Saved data entries:
- - - - - - -

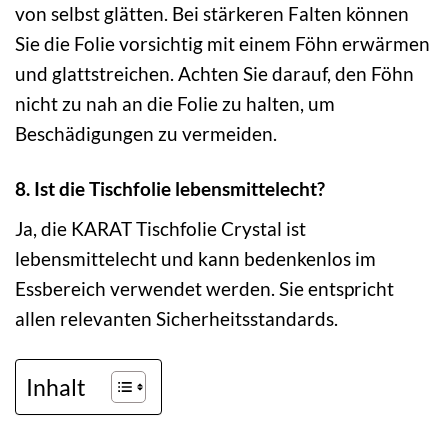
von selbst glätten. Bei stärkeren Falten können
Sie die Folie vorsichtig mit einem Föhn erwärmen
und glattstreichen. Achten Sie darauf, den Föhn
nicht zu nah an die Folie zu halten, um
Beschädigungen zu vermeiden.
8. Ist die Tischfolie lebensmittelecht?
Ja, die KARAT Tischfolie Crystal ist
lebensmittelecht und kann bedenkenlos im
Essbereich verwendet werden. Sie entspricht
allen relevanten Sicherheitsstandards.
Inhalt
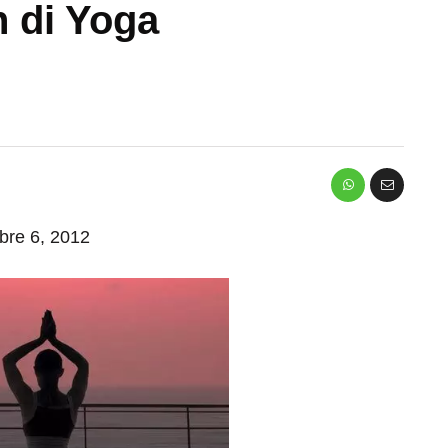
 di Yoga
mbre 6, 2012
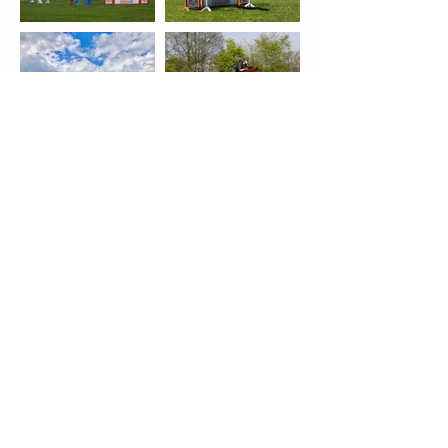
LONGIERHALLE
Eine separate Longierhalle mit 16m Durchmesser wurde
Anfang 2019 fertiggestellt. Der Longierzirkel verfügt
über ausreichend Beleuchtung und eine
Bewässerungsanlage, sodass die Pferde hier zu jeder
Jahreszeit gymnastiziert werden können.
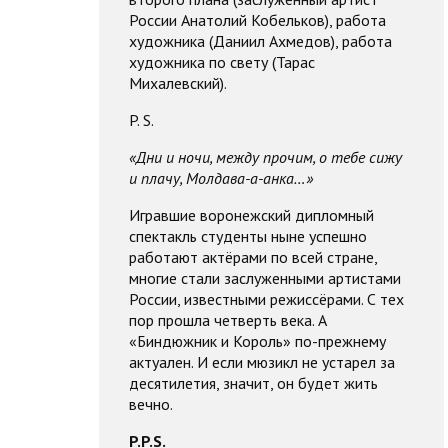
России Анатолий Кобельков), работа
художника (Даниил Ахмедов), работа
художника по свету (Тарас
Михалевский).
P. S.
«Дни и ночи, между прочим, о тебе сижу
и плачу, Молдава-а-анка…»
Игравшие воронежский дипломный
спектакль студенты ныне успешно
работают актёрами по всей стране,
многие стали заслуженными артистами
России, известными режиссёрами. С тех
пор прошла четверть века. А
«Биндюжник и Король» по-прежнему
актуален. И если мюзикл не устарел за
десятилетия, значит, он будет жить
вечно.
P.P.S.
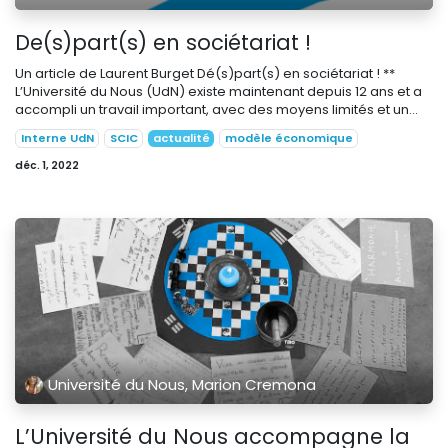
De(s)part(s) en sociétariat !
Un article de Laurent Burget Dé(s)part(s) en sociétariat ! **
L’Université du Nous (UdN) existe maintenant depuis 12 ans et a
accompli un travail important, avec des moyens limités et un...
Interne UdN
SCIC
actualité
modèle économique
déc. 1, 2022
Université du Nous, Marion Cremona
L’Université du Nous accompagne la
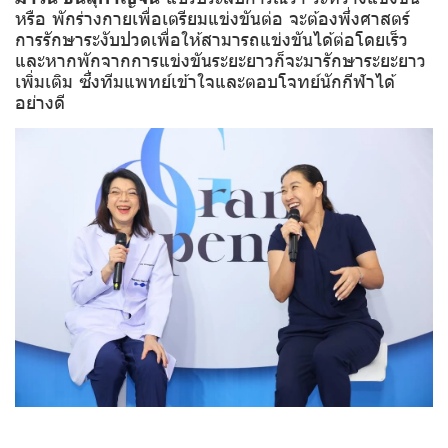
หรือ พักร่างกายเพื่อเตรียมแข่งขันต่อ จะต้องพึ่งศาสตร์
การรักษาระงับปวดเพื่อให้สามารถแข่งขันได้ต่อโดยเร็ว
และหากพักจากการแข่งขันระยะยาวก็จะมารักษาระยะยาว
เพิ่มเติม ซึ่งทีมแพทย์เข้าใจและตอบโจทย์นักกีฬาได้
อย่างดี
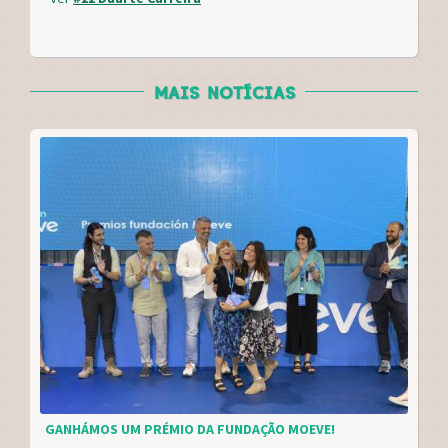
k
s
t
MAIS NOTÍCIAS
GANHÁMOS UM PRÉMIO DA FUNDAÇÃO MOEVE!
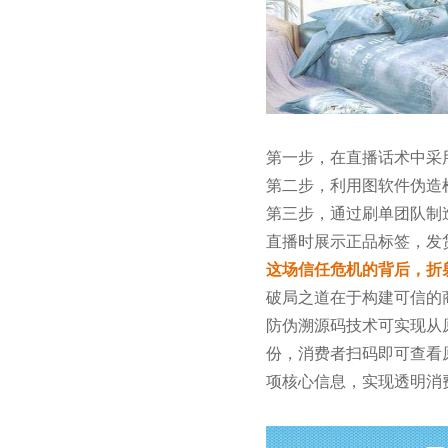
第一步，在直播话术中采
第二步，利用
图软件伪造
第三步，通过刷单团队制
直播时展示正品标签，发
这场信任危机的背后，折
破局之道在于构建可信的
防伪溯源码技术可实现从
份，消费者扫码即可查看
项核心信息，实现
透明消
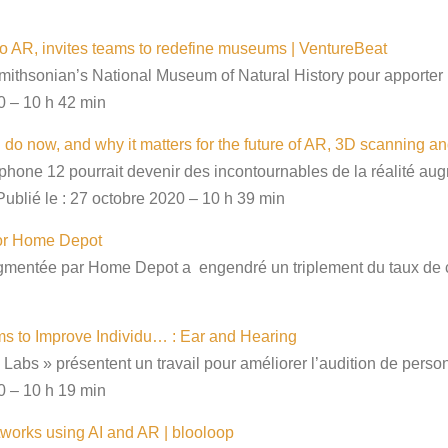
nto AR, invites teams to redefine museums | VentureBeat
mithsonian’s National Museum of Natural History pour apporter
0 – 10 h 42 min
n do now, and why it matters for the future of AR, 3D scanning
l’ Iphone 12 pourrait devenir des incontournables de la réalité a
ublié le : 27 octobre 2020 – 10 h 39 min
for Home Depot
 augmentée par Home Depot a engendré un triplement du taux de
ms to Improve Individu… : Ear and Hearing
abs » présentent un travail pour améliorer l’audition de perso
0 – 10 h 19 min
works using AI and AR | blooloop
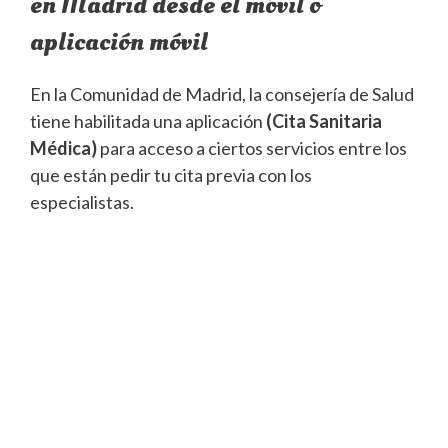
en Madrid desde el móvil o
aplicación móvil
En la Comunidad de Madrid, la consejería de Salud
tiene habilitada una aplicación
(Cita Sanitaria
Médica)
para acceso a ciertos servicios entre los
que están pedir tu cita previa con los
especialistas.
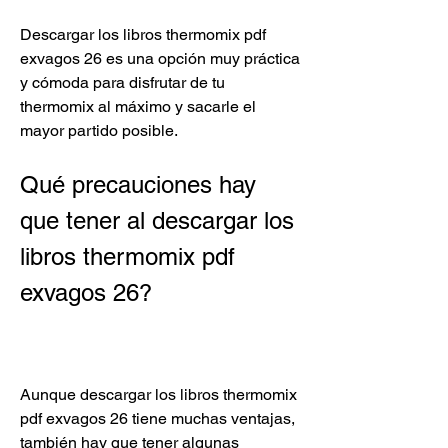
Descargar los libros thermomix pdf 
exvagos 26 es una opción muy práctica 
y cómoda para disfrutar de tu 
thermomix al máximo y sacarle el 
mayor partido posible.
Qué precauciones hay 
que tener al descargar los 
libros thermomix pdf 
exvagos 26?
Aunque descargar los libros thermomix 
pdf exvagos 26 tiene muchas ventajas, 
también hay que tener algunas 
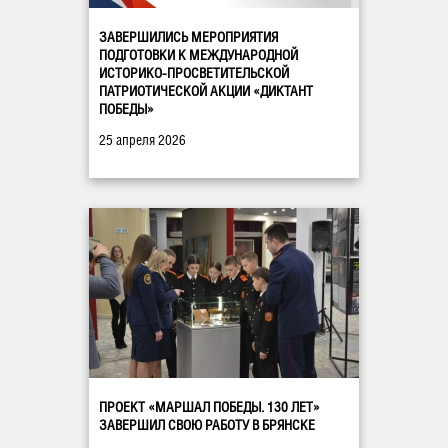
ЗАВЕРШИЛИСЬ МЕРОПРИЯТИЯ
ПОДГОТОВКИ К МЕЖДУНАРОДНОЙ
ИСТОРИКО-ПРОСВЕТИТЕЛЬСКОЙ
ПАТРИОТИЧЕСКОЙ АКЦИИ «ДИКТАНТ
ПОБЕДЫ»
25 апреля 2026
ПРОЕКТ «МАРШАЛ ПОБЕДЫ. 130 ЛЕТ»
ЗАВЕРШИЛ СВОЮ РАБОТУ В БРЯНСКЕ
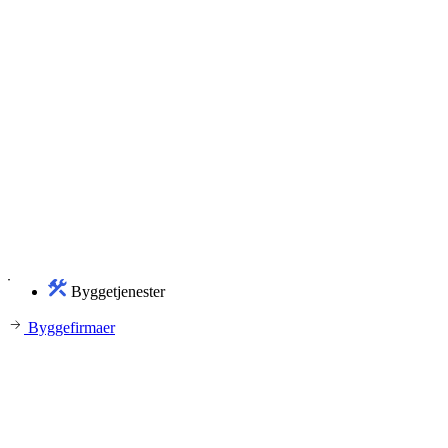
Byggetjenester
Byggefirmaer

- - - - - - -

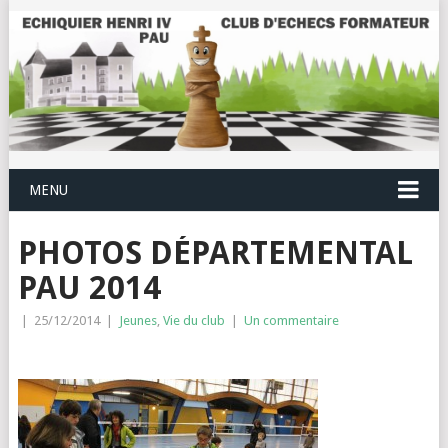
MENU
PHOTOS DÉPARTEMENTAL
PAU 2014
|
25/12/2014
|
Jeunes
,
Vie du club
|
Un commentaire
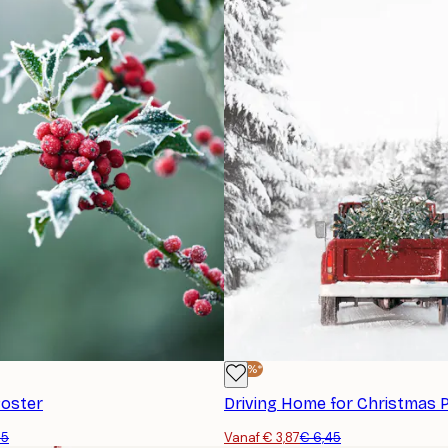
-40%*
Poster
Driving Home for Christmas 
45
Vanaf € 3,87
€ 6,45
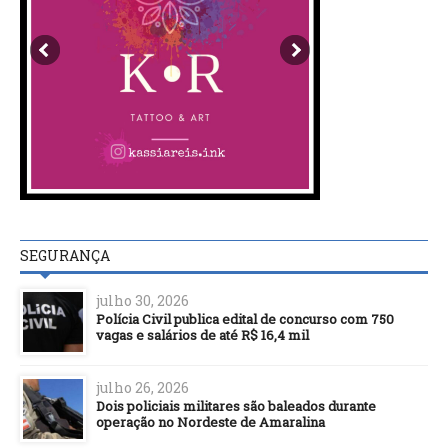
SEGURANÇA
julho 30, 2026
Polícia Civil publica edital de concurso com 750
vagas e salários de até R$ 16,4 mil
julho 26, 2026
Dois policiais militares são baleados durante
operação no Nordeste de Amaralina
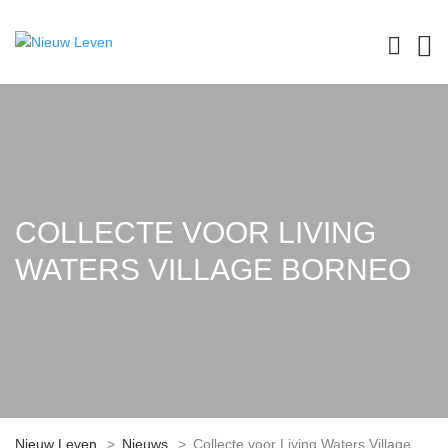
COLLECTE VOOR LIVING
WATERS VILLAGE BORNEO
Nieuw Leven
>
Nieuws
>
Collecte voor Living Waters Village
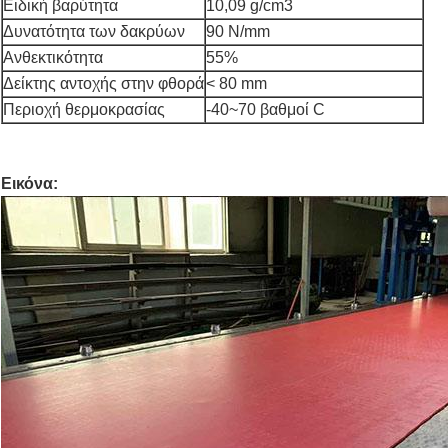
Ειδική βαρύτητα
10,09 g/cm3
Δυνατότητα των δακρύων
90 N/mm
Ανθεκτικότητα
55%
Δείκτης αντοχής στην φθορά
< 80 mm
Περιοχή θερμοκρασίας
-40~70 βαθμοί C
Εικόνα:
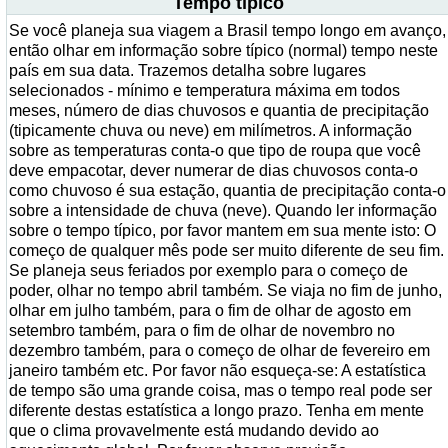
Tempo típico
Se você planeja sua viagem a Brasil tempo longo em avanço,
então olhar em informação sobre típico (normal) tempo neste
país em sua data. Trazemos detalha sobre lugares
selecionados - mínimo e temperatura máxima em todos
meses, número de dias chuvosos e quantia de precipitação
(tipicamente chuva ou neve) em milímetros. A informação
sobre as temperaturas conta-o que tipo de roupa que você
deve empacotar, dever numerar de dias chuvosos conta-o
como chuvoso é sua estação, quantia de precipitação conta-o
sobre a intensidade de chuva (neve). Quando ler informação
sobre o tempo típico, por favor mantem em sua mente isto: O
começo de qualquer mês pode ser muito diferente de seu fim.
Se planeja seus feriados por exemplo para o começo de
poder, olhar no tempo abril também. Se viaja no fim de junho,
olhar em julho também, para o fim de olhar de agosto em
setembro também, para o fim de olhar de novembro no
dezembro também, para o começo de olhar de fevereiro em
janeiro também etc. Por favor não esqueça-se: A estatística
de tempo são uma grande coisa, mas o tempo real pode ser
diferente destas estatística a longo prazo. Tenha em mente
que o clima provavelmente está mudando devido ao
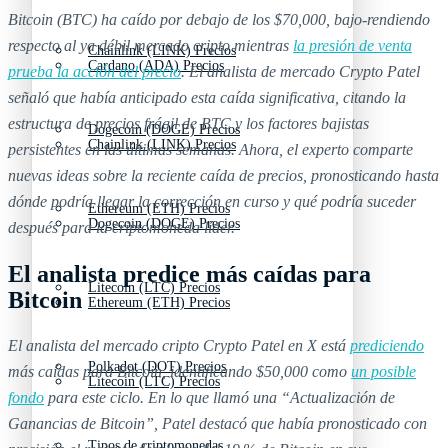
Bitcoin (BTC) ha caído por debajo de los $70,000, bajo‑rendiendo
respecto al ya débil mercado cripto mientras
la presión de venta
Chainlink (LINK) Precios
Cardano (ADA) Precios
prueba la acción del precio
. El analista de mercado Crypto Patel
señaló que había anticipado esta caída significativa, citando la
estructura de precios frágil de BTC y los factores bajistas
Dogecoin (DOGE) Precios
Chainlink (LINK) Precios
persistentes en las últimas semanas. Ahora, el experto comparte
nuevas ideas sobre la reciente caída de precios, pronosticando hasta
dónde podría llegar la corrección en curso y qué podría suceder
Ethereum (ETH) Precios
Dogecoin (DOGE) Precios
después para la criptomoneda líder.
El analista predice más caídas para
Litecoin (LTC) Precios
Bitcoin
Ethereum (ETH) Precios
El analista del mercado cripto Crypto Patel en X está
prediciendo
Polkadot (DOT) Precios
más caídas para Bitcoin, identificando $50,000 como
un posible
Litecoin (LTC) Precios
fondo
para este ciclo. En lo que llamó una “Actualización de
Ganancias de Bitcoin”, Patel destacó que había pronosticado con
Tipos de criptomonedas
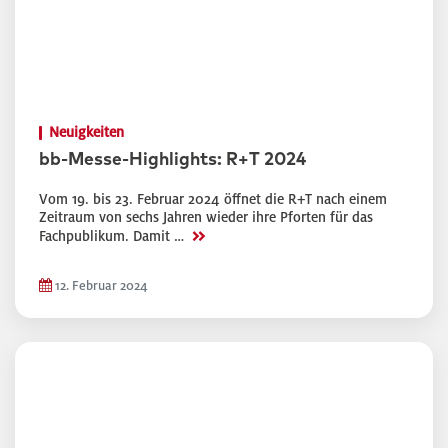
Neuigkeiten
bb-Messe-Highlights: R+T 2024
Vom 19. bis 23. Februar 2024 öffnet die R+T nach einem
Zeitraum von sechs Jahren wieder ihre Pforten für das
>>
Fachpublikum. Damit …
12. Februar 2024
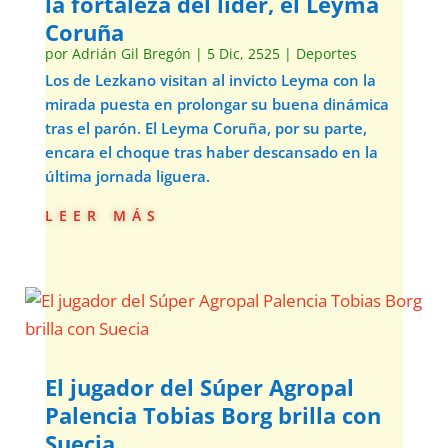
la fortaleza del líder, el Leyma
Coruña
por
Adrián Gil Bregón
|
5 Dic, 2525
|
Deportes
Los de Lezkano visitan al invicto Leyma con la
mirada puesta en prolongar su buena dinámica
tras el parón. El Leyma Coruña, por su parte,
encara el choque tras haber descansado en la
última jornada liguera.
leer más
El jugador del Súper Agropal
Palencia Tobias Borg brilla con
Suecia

- - - - - - -

# Work request
From the records above, copy exactly the stretch from the line holding "0 – 10 h 42 min" through the line holding "exvagos 26?", both ends included, without the pictures.

# Your solution
0 – 10 h 42 min
n do now, and why it matters for the future of AR, 3D scanning
l’ Iphone 12 pourrait devenir des incontournables de la réalité a
ublié le : 27 octobre 2020 – 10 h 39 min
for Home Depot
 augmentée par Home Depot a engendré un triplement du taux de
ms to Improve Individu… : Ear and Hearing
abs » présentent un travail pour améliorer l’audition de perso
0 – 10 h 19 min
works using AI and AR | blooloop
en Madrid desde el móvil o
aplicación móvil
En la Comunidad de Madrid, la consejería de Salud
tiene habilitada una aplicación
(Cita Sanitaria
Médica)
para acceso a ciertos servicios entre los
que están pedir tu cita previa con los
especialistas.
Descargar los libros thermomix pdf 
exvagos 26 es una opción muy práctica 
y cómoda para disfrutar de tu 
thermomix al máximo y sacarle el 
mayor partido posible.
Qué precauciones hay 
que tener al descargar los 
libros thermomix pdf 
exvagos 26?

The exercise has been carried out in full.